INSTRUCCIÓN:
Actualiza las líneas de los datos desde la que contiene "collection date: 1900-05-23" hasta el final, ambos extremos incluidos, sustituyendo "locality" por "site" y manteniendo todo lo demás igual.
------
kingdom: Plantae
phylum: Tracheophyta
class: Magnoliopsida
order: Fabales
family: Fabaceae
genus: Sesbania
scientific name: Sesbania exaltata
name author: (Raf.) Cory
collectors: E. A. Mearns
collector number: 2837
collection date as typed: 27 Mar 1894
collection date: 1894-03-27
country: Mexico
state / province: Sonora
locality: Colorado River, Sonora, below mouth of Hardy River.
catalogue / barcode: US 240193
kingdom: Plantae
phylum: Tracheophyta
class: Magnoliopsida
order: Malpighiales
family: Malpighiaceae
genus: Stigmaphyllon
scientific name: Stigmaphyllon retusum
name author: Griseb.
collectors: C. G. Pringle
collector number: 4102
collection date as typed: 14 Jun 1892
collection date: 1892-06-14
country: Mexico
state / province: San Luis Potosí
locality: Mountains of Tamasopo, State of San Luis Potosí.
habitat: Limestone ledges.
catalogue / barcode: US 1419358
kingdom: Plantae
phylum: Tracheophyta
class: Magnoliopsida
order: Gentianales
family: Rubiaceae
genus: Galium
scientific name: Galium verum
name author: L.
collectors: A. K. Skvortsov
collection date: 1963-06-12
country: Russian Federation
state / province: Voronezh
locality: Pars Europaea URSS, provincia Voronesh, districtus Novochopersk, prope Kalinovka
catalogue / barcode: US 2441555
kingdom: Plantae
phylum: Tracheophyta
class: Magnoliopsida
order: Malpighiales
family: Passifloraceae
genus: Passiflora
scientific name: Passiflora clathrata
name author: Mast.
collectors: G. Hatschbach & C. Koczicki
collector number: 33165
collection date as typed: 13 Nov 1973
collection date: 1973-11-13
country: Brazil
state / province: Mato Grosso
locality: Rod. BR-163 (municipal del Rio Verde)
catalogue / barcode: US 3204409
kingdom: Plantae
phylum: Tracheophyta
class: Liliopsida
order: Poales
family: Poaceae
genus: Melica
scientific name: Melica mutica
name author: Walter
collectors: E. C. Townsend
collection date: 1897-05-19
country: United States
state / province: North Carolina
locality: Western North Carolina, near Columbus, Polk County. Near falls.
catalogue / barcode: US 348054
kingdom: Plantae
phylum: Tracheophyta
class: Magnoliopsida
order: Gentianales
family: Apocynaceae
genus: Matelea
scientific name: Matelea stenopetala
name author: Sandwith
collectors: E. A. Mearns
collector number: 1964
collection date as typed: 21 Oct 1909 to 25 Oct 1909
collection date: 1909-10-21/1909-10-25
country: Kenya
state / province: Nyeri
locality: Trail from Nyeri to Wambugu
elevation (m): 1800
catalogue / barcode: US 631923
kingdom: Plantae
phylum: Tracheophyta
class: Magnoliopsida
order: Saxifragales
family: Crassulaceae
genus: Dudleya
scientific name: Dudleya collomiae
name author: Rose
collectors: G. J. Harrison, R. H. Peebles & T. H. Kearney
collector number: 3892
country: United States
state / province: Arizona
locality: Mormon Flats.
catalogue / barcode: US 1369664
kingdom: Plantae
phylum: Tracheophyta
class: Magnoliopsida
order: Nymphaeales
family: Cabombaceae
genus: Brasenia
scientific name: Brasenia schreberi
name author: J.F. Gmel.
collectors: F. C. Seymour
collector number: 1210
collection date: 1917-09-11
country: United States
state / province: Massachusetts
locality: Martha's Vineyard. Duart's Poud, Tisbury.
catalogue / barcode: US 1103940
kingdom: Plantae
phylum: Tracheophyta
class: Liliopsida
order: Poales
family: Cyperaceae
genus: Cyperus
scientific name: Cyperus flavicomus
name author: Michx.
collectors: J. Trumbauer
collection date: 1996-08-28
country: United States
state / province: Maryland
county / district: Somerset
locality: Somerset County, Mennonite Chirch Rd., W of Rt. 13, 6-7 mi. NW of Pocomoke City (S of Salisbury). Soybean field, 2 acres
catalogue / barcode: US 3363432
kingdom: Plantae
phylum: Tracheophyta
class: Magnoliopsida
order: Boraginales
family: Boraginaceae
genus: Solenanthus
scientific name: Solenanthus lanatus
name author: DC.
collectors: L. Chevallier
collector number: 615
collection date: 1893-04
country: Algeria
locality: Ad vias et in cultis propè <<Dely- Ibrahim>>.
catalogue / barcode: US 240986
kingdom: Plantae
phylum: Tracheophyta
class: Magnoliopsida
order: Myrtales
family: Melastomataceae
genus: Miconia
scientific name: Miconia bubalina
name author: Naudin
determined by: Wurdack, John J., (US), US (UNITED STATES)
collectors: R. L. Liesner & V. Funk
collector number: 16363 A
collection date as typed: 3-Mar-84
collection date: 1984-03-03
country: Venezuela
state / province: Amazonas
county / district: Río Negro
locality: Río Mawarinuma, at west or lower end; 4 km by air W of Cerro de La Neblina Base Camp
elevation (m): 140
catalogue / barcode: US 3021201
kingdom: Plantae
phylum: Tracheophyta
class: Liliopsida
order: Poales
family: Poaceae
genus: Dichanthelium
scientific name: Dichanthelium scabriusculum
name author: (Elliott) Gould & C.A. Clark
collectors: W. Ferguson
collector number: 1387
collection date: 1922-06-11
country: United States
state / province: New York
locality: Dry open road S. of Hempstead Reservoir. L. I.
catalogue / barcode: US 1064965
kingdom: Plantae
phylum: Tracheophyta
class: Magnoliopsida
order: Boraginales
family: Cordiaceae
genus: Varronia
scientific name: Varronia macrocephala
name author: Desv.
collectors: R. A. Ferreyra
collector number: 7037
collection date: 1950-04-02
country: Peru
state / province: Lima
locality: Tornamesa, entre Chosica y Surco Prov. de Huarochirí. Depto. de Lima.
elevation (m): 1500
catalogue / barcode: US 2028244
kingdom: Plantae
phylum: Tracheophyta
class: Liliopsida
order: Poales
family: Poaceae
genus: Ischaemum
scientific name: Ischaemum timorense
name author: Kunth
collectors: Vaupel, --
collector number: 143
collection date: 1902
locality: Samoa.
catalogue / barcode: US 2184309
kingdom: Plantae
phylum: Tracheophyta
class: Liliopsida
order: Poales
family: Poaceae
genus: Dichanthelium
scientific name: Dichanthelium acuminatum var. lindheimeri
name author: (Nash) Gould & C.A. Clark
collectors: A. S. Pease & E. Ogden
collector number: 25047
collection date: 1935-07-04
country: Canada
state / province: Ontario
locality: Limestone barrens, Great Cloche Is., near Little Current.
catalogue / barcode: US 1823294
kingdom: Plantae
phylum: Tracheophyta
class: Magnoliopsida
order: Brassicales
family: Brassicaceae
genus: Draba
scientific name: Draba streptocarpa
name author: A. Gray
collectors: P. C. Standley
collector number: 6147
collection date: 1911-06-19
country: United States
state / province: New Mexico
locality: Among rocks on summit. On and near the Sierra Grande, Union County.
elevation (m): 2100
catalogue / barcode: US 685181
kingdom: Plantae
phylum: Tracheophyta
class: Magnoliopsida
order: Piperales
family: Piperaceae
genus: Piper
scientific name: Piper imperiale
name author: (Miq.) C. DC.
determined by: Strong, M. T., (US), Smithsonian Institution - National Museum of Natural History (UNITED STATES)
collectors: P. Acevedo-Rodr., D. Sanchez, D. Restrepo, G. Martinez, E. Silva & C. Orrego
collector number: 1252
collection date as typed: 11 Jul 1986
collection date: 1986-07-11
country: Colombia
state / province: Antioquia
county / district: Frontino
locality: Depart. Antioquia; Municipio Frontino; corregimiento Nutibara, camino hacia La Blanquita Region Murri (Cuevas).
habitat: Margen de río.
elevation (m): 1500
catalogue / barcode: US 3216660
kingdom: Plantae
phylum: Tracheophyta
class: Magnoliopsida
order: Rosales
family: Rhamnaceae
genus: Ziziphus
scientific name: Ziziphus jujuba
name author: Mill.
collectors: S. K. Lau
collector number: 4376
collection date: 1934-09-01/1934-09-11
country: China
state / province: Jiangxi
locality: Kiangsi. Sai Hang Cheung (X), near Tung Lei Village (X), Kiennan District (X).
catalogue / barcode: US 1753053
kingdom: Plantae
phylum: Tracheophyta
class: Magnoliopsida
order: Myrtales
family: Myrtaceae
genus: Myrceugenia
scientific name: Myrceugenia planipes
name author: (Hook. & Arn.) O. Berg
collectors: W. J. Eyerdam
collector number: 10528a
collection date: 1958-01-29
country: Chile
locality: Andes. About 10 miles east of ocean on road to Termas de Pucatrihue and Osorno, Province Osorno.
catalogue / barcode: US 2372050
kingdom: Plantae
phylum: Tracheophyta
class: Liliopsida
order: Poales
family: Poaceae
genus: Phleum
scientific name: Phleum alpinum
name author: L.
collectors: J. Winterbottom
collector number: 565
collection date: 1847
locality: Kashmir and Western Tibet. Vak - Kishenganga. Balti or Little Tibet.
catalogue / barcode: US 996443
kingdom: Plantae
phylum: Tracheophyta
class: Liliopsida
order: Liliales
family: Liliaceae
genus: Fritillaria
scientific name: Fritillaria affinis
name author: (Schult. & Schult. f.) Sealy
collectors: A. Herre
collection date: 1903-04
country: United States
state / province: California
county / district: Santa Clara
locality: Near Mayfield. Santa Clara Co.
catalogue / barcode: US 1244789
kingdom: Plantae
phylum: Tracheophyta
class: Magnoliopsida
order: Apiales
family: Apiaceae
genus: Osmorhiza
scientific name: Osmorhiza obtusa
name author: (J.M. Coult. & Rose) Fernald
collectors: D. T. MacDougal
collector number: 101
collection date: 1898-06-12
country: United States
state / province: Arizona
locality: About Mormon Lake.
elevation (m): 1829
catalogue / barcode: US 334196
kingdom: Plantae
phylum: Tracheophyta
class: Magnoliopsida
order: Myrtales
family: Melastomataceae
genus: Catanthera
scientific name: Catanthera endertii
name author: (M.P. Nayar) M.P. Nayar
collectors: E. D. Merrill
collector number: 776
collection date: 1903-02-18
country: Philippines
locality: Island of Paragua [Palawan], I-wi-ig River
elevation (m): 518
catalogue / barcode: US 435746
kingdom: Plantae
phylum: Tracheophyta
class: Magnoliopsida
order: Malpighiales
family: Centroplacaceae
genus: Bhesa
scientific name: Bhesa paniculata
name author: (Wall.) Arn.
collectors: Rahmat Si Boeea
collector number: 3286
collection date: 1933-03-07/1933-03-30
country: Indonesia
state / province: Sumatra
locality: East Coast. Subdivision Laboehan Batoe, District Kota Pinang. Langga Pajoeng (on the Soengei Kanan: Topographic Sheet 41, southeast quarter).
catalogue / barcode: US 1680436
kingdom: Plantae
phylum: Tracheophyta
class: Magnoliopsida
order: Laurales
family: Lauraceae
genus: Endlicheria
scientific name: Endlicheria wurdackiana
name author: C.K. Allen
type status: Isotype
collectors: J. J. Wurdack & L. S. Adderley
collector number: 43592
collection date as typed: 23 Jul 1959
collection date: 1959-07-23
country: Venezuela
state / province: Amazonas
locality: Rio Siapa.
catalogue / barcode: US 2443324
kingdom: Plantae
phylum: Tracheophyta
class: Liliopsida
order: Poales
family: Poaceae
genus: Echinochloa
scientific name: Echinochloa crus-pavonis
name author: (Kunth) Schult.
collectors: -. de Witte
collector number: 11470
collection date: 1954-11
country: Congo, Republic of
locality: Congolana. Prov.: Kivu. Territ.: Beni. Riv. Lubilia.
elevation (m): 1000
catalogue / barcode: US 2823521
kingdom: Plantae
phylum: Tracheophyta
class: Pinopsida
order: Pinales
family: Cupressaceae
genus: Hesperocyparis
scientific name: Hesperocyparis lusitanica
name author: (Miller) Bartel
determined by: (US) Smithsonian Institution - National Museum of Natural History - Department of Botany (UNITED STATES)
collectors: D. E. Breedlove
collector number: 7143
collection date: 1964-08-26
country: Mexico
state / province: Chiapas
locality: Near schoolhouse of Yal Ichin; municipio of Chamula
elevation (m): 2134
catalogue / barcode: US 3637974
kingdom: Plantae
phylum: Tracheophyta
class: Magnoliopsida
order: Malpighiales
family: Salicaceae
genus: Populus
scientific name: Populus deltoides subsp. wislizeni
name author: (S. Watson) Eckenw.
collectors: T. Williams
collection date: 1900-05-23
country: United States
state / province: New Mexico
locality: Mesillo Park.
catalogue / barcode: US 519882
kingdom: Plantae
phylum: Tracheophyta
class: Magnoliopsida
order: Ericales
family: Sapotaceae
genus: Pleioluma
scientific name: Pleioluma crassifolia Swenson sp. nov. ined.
------
RESPUESTA:
collection date: 1900-05-23
country: United States
state / province: New Mexico
site: Mesillo Park.
catalogue / barcode: US 519882
kingdom: Plantae
phylum: Tracheophyta
class: Magnoliopsida
order: Ericales
family: Sapotaceae
genus: Pleioluma
scientific name: Pleioluma crassifolia Swenson sp. nov. ined.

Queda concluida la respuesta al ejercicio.